As the green hats and Guinness come out, social psychologist Dr Marc Scully ponders the mixed feelings aroused by St Patrick's Day...
I was in a large card shop recently, when an advertisement was played over the in-store tannoy. “St Patrick’s Day is a great occasion to celebrate with family and friends” it said, “Why not show your family and friends you remember them this March 17th by sending them a card from our St. Patrick’s Day range?” Notably, for what is ostensibly the feast day set aside to celebrate the patron saint of Ireland, no mention of either religion, or Irishness was made. It seems the day is now sufficiently established as a totem of green in mid-March that any religious or national associations are now largely irrelevant to celebrating it.
At the same time, this week’s Irish Post (the self-styled “voice of the Irish community in Britain”) contains a guide to “St. Patrick’s Day festivities near you” underlining the continued importance of the day as an Irish community event. However, Irish people are no longer the sole, or even the primary audience, for such festivities. In cities across the country, St. Patrick’s Day parades and festivals are currently being advertised as a kind of Irish-tinged carnival in which anyone can participate, regardless of their cultural background.

[WHAT THIS TASK INVOLVES]:
Retype the stretch of the piece on St Patrick's Day from "As the green" through "to celebrating it.".

[Rows contained in a dataset]:
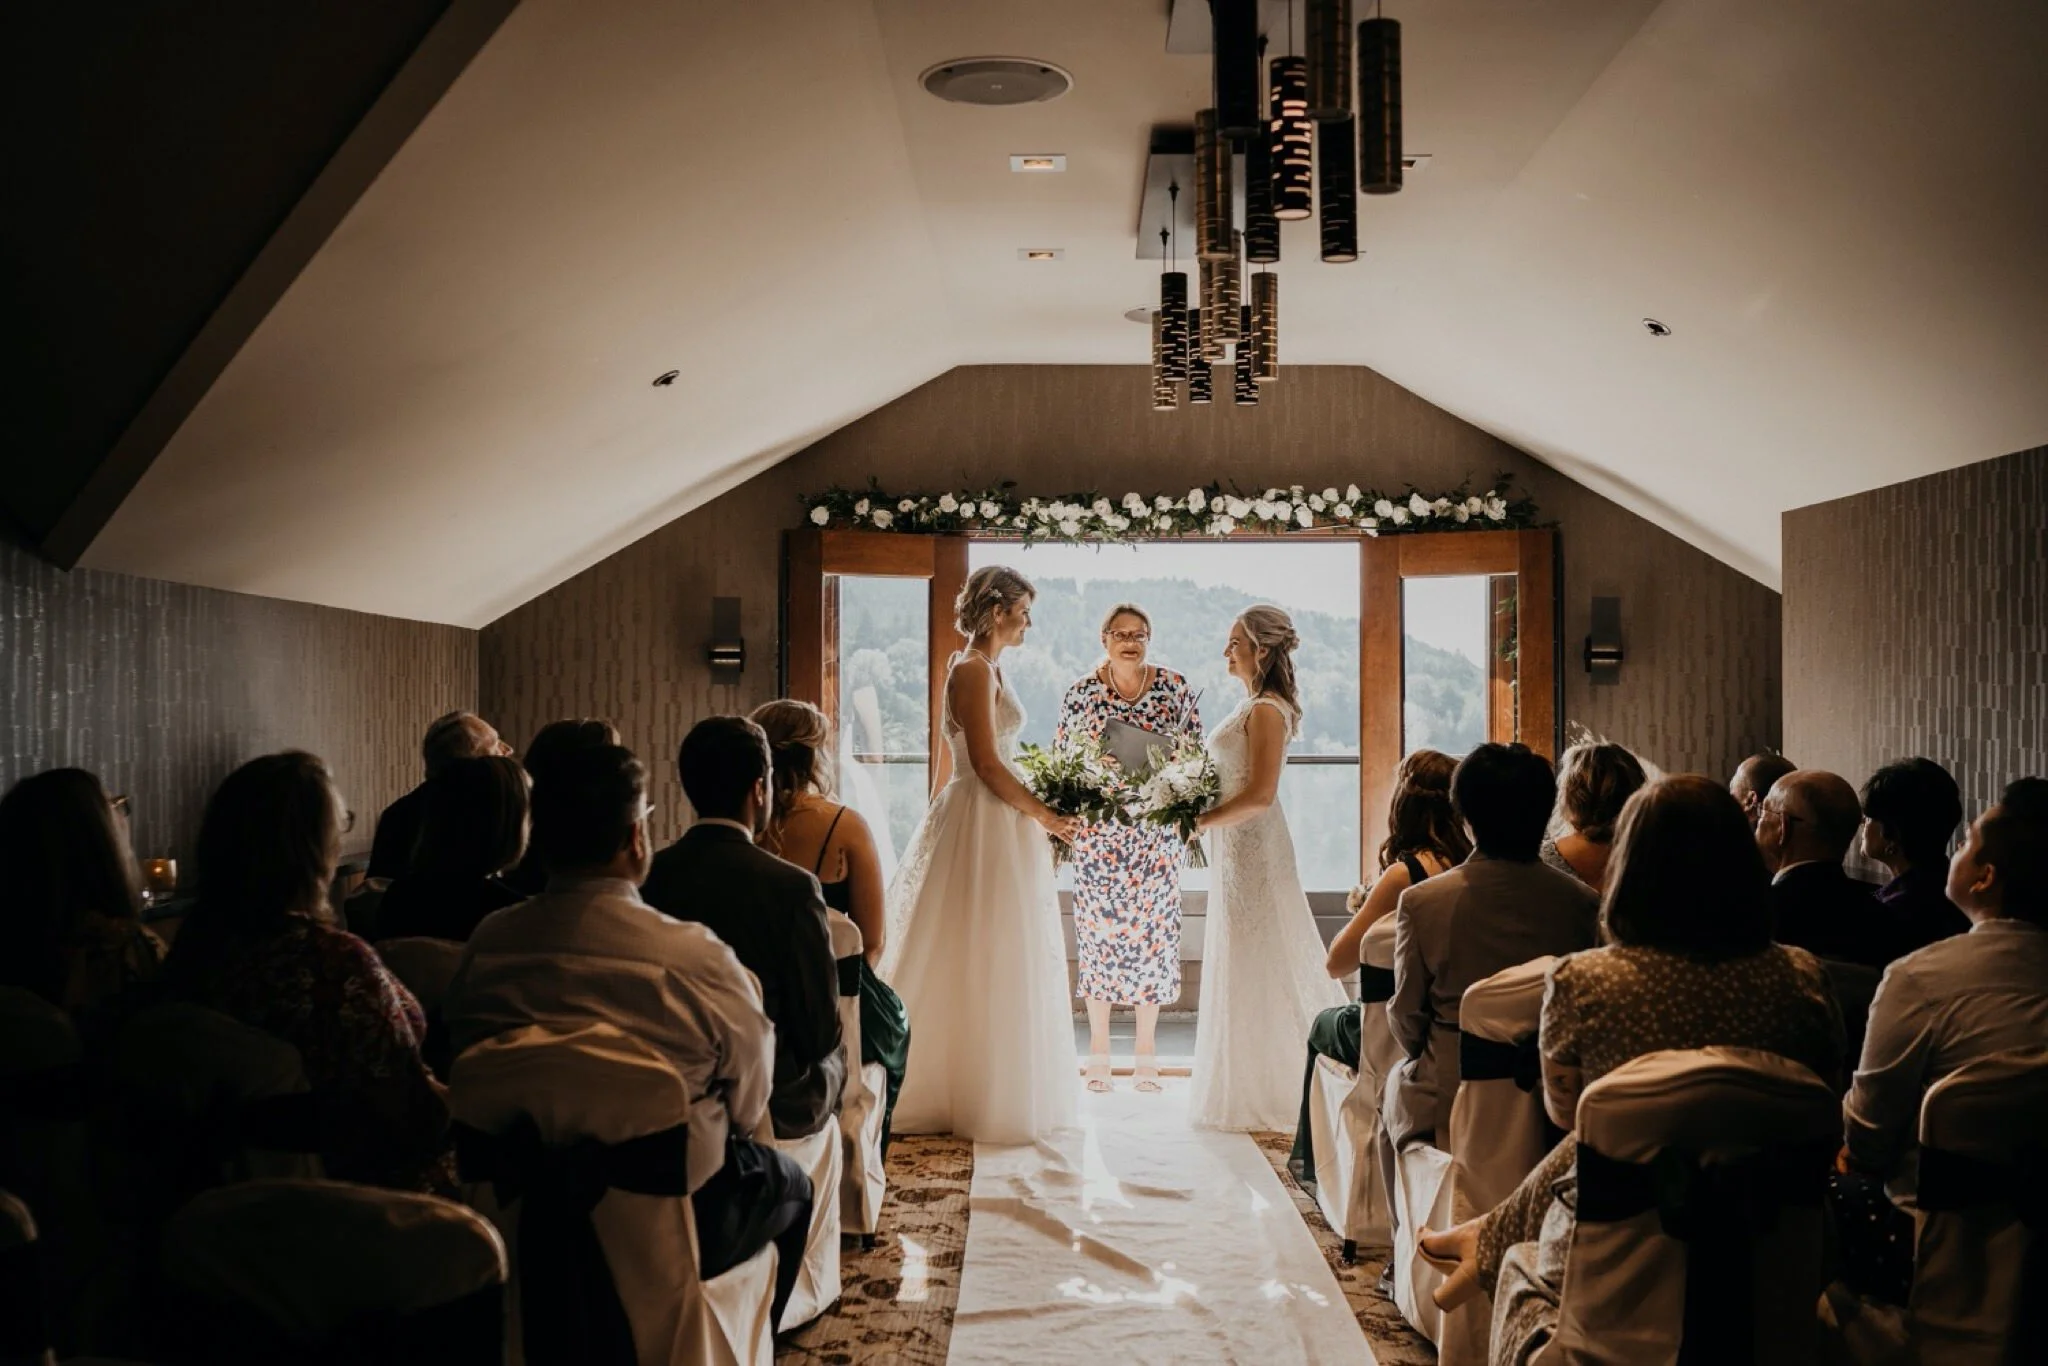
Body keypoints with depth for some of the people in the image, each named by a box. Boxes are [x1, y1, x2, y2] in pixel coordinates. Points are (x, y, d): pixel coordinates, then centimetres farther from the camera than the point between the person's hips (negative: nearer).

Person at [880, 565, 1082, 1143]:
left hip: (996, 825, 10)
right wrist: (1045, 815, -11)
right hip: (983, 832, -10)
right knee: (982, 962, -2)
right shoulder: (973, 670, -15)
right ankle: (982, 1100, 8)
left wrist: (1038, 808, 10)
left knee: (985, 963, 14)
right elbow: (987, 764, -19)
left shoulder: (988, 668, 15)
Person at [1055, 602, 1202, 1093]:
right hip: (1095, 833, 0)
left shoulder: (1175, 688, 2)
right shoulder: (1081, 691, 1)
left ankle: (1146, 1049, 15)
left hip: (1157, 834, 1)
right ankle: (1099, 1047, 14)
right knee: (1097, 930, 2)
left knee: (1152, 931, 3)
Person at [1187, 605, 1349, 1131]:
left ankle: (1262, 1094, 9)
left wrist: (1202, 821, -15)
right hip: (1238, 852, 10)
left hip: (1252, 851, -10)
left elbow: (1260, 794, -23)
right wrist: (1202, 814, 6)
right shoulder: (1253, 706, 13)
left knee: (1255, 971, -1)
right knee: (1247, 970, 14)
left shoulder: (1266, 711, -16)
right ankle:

[PROBLEM SOLUTION]:
As the green hats and Guinness come out, social psychologist Dr Marc Scully ponders the mixed feelings aroused by St Patrick's Day...
I was in a large card shop recently, when an advertisement was played over the in-store tannoy. “St Patrick’s Day is a great occasion to celebrate with family and friends” it said, “Why not show your family and friends you remember them this March 17th by sending them a card from our St. Patrick’s Day range?” Notably, for what is ostensibly the feast day set aside to celebrate the patron saint of Ireland, no mention of either religion, or Irishness was made. It seems the day is now sufficiently established as a totem of green in mid-March that any religious or national associations are now largely irrelevant to celebrating it.